SXSW 2012: Baratunde Thurston Delivers Keynote On Power of Satire

How to Be Black author Baratunde Thurston delivers the keynote address at SXSW (Image: Mary Pryor)

Thurston provided an attentive audience with international examples of real news-inspired satirical content. He talked about how Bassem Yousef, a cardiologist in Egypt, was inspired by John Stewart‘s Daily Show to create his own version that mocked local news coverage, calling the recent Egyptian revolution a mere “festival and a carnival.” The comedian pointed out satirical headlines like “Nigeria have more enemies per capita than any other country” from an Onion-esque Nigerian news service.

He spoke about a television show in Afghanistan similar to NBC’s The Office that highlighted incompetent bosses and corporate nonsense, as well as women in politics and assassination attempts at the highest level of government but all in a comical way. The show has become so popular that a British ambassador is set to appear on the program playing himself. Because Thurston is a product of the digital age, the importance of telling the story, even with humor, isn’t where this story ends.

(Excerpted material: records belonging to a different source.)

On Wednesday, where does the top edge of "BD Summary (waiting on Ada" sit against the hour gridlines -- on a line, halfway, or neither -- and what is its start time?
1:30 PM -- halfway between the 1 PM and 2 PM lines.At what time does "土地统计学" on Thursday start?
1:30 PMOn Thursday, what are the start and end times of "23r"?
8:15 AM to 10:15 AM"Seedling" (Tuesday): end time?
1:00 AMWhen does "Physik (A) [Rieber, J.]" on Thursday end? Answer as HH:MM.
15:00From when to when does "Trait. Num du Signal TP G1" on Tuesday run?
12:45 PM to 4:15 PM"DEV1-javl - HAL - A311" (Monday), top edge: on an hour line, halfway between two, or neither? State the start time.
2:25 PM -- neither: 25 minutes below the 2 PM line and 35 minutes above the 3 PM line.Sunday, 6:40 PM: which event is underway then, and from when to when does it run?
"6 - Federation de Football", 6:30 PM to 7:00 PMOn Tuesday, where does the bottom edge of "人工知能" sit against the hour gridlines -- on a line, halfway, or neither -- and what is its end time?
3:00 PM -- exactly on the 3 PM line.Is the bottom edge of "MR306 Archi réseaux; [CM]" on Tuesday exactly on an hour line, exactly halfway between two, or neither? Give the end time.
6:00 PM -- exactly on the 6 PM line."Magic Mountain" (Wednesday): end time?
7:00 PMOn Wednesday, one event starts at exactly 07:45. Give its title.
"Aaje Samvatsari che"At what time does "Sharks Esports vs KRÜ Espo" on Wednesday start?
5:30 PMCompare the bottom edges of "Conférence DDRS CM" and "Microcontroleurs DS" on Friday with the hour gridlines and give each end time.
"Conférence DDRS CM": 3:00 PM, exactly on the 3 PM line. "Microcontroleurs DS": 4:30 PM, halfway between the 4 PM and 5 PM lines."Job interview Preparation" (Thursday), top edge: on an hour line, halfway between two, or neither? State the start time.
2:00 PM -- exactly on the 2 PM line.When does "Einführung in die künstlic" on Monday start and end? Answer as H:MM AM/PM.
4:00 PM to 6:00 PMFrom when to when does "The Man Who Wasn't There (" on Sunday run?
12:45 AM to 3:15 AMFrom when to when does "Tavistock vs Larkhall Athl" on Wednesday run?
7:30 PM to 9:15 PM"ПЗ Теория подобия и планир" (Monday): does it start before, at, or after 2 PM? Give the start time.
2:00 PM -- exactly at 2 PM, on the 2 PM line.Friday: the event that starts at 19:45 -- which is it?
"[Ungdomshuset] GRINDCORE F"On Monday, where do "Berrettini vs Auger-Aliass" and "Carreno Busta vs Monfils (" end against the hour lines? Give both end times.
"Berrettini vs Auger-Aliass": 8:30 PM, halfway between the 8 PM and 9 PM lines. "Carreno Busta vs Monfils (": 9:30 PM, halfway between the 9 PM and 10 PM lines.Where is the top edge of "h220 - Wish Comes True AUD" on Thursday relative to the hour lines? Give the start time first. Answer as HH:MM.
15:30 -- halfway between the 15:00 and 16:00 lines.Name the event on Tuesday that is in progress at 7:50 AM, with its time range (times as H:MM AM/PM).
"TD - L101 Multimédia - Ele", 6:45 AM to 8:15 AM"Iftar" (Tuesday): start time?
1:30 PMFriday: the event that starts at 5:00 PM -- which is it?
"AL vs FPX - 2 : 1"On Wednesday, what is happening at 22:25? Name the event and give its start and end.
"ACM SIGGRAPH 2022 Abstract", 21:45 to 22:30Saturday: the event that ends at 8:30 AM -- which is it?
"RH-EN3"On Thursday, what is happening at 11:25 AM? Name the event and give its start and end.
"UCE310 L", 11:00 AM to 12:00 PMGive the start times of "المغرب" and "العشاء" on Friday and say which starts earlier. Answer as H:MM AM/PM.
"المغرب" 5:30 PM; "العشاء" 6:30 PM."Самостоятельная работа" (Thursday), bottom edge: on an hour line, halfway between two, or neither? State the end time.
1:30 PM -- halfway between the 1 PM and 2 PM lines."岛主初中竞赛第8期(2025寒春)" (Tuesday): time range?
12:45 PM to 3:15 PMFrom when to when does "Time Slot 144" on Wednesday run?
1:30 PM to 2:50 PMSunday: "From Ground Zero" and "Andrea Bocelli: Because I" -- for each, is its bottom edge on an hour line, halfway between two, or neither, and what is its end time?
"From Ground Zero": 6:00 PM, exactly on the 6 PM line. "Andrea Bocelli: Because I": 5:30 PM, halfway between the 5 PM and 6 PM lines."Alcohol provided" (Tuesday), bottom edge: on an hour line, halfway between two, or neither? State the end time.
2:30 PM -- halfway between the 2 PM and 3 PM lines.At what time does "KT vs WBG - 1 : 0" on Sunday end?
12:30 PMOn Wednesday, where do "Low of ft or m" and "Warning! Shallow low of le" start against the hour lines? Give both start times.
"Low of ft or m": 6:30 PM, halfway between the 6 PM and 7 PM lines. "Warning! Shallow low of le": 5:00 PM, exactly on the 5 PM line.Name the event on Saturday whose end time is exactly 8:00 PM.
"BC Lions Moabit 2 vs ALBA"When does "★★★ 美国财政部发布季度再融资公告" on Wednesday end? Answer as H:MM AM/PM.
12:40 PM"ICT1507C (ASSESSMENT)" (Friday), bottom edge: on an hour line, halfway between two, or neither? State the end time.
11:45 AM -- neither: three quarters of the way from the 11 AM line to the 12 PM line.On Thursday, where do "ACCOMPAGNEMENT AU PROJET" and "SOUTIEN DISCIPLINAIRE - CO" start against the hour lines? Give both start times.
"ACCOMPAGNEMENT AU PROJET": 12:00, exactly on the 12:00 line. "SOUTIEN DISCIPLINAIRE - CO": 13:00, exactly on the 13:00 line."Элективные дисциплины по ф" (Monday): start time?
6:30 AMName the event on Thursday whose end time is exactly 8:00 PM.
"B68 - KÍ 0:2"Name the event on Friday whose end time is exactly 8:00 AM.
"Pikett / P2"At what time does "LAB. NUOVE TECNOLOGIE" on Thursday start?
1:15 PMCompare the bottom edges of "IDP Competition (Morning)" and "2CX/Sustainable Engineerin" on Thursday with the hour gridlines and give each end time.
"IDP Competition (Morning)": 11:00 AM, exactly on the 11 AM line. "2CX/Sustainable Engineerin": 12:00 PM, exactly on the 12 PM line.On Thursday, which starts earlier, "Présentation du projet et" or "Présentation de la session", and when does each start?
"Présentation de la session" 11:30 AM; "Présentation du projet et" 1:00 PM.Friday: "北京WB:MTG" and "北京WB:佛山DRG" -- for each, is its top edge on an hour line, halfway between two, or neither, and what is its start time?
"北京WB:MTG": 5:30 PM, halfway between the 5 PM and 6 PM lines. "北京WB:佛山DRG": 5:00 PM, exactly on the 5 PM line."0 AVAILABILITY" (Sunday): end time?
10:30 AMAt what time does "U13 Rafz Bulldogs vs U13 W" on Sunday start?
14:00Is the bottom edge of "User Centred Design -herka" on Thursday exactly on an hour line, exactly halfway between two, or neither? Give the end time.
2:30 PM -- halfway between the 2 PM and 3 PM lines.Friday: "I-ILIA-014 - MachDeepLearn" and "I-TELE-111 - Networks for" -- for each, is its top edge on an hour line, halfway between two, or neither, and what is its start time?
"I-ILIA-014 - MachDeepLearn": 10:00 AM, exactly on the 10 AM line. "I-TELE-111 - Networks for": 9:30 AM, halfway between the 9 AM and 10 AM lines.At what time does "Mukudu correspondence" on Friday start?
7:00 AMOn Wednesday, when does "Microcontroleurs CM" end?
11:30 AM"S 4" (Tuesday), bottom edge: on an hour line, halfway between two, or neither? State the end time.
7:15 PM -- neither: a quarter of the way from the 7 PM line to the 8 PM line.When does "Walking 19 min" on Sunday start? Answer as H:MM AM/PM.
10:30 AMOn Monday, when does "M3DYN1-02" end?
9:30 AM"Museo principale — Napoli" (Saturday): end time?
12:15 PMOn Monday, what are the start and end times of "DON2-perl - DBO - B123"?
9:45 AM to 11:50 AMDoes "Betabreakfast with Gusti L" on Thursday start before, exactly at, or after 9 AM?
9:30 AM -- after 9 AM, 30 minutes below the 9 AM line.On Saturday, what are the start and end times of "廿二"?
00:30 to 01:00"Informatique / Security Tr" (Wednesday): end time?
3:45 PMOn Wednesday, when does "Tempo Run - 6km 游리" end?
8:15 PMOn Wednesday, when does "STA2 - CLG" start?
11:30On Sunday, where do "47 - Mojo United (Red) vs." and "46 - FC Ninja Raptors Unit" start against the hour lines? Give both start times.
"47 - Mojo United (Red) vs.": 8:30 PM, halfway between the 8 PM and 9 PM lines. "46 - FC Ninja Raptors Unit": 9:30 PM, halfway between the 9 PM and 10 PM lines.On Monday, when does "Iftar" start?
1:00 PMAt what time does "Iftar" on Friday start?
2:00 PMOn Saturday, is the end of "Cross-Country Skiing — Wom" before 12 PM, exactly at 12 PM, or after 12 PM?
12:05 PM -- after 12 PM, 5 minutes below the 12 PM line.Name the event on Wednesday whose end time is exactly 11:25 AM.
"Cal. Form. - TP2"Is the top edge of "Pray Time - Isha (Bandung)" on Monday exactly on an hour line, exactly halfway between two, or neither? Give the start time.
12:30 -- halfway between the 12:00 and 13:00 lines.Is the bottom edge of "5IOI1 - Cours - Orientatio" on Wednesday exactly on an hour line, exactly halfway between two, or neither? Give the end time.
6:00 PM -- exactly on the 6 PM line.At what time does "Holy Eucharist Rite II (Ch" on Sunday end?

Thurston discussed how the use of comedy gives him and others the ability to marry the tools of technology with the stories that matter. He explained that the story is more important than the tools by themselves. But together they help upgrade our humanity and freedom.”We are creating magical tools and people around the world are using them,” said the author. “It’s not just YouTube and Facebook, it’s bigger than that. With all this info and data we throw at machines…there is a need for storytelling narrative to work in concert with the code to get us to further steps of freedom.”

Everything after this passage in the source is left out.